Biomed Signal Process Control. 2021 Jul:68:102812. doi: 10.1016/j.bspc.2021.102812. Epub 2021 May 27.

Abstract

The novel Coronavirus (COVID-19) disease has disrupted human life worldwide and put the entire planet on standby. A resurgence of coronavirus infections has been confirmed in most countries, resulting in a second wave of the deadly virus. The infectious virus has symptoms ranging from an itchy throat to Pneumonia, resulting in the loss of thousands of human lives while globally infecting millions. Detecting the presence of COVID-19 as early as possible is critical, as it helps prevent further spread of disease and helps isolate and provide treatment to the infected patients.
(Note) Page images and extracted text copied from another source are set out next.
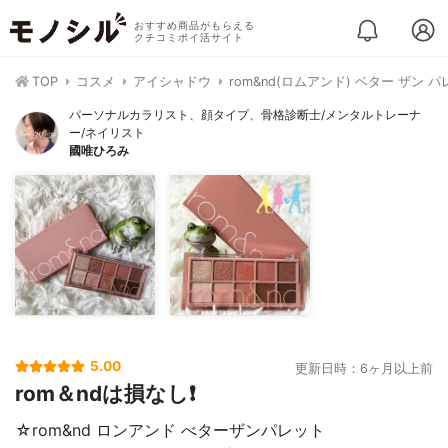
おすすめ商品がもらえる
クチコミポイ活サイト
TOP
コスメ
アイシャドウ
rom&nd(ロムアンド) ベター ザン 
パーソナルカラリスト、顔タイプ、骨格診断士/メンタルトレーナ
ー/ネイリスト
國唯ひろみ
5.00
更新日時：6ヶ月以上前
rom＆ndは損なし❗
☆rom&nd ロンアンド べターザンパレット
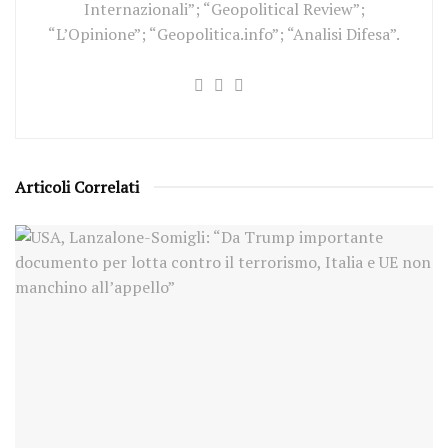
Internazionali”; “Geopolitical Review”;
“L’Opinione”; “Geopolitica.info”; “Analisi Difesa”.
Articoli Correlati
Recent radiological imaging findings confirm that lung X-ray and CT scans provide an excellent indication of the progression of COVID-19 infection in acute symptomatic carriers. This investigation aims to rapidly detect COVID-19 progression and non-COVID Pneumonia from lung X-ray images of heavily symptomatic patients. A novel and highly efficient COVID-DeepNet model is presented for the accurate and rapid prediction of COVID-19 infection using state-of-the-art Artificial Intelligence techniques. The proposed model provides a multi-class classification of lung X-ray images into COVID-19, non-COVID Pneumonia, and normal (healthy). The proposed systems' performance is assessed based on the evaluation metrics such as accuracy, sensitivity, precision, and f1 score. The current research employed a dataset size of 7500 X-ray samples. The high recognition accuracy of 99.67% was observed for the proposed COVID-DeepNet model, and it complies with the most recent state-of-the-art. The proposed COVID-DeepNet model is highly efficient and accurate, and it can assist radiologists and doctors in the early clinical diagnosis of COVID-19 infection for symptomatic patients.

Keywords: Artificial intelligence; COVID-19; COVID-DeepNet; Clinical diagnosis; Deep learning; Lung X-rays.